The company buys properties that investors have a stake in. It does not buy and manage properties for an individual.

“If you own real estate, and you own great real estate, you can only go up, you can only increase your wealth,” Taylor said.

He added that real estate owners can take advantage of tax breaks to “shelter your returns” and are afforded tax benefits that others are not.

“We’re very focused on taxes,” said CFO Chan, adding that the company was seeing returns in the double digits.

To date, Taylor said Christina Development has raised more than $100 million and purchased more than $250 million worth of real estate.

Last year, the company purchased six properties, sold one and refinanced one.
It requires a minimum investment of $250,000. The money is committed to a fund and paid when Christina is ready to invest in a new property.

“We only call for the money when we have a reason to use that money, which is usually to acquire something,” Taylor said.

Required tasks —
1. Answer these questions using the text about Christina Development:
(a) According to Taylor, how much money has Christina Development raised to date?
(b) What minimum investment does the company require?
(c) How many properties did the company purchase last year?
2. Continue the text about Christina Development's real estate investing, picking up right after its final sentence.

Supplied material —
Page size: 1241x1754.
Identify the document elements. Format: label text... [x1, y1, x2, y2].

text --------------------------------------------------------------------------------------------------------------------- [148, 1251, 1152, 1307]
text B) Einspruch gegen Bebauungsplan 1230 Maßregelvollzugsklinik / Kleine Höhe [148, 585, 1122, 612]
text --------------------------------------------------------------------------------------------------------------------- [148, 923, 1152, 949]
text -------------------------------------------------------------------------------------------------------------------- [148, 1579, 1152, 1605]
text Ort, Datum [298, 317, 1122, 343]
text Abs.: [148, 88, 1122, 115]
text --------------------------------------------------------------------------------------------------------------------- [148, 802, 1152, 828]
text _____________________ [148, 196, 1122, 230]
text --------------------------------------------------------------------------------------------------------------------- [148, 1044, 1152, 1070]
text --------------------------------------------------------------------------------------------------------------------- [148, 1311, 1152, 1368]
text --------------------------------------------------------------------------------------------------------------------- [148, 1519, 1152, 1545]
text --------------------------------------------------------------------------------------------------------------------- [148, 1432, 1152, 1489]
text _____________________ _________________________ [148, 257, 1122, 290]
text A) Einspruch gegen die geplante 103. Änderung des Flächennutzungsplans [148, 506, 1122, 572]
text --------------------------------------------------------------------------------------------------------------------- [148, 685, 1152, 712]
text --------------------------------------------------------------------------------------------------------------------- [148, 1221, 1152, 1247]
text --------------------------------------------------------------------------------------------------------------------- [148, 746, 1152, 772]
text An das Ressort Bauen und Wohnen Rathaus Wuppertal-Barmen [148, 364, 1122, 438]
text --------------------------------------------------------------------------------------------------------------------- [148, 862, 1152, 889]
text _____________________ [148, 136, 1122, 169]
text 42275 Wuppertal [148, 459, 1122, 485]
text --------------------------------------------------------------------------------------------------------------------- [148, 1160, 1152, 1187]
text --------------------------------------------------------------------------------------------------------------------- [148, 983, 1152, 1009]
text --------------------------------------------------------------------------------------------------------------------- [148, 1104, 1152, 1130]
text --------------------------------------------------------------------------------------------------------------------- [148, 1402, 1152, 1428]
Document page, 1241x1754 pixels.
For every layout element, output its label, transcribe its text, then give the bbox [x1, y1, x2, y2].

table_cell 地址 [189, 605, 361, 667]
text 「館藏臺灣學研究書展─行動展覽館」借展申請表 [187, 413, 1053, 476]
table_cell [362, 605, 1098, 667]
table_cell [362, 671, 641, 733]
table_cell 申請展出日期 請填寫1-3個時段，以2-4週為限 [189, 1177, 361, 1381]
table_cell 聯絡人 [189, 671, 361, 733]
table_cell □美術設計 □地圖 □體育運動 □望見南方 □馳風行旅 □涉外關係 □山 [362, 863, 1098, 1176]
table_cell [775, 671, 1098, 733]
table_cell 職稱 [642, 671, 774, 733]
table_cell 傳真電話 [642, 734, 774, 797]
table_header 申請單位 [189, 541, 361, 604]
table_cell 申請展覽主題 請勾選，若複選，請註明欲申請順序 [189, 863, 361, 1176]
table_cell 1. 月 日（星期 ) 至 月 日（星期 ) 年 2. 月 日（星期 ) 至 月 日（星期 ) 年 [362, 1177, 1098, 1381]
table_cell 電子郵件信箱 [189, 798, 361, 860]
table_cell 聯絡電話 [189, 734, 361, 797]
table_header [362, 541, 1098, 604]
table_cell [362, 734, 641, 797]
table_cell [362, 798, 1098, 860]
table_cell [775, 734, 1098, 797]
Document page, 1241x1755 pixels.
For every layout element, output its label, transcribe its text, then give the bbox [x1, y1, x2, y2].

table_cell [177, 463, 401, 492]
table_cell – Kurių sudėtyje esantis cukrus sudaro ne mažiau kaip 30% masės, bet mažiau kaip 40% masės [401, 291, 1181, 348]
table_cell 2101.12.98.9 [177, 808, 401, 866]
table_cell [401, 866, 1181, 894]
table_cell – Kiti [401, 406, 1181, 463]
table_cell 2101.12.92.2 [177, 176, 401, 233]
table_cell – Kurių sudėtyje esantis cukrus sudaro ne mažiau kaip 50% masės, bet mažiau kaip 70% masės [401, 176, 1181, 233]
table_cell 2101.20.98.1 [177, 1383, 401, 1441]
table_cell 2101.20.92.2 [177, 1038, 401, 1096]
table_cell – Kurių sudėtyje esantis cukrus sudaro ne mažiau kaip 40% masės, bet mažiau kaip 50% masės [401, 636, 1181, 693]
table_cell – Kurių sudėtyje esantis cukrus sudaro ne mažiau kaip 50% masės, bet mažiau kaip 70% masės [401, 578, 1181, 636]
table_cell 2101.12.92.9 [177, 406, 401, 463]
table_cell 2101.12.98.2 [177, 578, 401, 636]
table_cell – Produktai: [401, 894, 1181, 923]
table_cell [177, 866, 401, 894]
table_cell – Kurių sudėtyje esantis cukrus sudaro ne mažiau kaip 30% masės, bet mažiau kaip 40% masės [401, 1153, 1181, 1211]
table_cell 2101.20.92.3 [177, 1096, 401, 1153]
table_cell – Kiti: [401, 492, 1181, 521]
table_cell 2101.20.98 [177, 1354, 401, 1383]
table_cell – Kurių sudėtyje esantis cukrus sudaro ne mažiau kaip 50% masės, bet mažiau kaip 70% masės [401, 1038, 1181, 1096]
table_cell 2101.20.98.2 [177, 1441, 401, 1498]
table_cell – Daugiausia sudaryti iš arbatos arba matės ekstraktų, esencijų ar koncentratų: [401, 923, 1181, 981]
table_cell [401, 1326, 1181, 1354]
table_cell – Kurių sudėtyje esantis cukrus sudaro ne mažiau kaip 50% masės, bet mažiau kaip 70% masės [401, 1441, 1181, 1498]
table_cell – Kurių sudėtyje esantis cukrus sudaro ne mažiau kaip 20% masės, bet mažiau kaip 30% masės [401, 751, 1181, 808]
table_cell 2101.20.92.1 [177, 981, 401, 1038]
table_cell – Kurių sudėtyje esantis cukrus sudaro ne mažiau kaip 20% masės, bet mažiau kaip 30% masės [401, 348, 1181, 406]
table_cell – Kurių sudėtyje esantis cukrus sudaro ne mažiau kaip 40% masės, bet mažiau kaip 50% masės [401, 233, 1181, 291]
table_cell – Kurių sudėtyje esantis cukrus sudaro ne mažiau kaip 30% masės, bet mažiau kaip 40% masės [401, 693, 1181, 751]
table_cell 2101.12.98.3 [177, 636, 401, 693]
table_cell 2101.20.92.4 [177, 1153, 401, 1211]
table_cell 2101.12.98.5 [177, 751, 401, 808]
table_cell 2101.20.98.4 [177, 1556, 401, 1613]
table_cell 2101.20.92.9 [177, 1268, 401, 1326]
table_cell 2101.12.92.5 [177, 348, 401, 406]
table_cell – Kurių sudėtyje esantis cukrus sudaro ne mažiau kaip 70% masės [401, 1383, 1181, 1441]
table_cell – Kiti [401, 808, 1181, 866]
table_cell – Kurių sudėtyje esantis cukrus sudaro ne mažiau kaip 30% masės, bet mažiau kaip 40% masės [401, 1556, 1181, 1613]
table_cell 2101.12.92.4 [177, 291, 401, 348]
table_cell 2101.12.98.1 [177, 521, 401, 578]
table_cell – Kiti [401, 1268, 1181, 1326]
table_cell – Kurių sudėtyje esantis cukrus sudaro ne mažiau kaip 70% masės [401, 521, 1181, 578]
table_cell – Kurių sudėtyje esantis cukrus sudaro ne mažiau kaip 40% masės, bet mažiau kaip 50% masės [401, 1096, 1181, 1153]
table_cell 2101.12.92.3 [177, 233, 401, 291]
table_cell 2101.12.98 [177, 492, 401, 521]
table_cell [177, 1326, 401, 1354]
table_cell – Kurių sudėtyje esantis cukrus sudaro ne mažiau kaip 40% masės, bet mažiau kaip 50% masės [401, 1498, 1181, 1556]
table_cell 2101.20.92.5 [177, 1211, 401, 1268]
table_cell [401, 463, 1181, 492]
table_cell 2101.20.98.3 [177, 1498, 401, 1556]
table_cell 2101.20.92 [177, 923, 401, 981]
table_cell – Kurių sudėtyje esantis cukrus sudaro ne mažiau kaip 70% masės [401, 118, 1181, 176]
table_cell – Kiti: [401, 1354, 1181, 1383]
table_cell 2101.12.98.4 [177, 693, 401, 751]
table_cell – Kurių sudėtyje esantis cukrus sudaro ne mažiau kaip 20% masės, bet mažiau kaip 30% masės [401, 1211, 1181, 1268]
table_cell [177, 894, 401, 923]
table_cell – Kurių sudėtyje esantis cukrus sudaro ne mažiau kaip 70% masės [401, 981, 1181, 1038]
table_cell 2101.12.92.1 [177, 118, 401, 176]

Exercise answers —
1.
(a) More than $100 million.
(b) $250,000.
(c) Six.

2.
He called picking the right investment properties “the secret sauce” that has made the company so successful.

Christina Development only acquires properties on the Westside because of the area’s high value.

“$10 billion can buy you an entire city in Oregon. It doesn’t even move the needle on the Westside of Los Angeles,” Taylor said.

To buy valuable properties, the company only purchases from people who need to sell for reasons like death, divorce or bankruptcy.

“Without that, there’s no reason anybody would ever sell good property. Good property only becomes available because of an event,” Taylor said.

When Christina Development purchases a property, it’s in it for the long haul. The company may decide to sell if a buyer offers more than what Taylor thinks the property is worth. In the meantime, Christina and its clients make money from tax benefits associated with owning real estate, operating cash from the property and the ability to add debt that can be deferred on taxes.


Expanded reach

Christina Development expanded its reach in 2012 following passage of the Jobs Act, which was signed into law by President Barack Obama.

The measure allowed companies like Christina to acquire funding online from investors and to advertise nationwide.

“It changes the entire landscape for how people may access real estate,” Taylor said.
Previously, investors found the company largely through referrals because companies could not market exempt offerings.

And there may be more changes in store for the company as it looks beyond the Los Angeles market.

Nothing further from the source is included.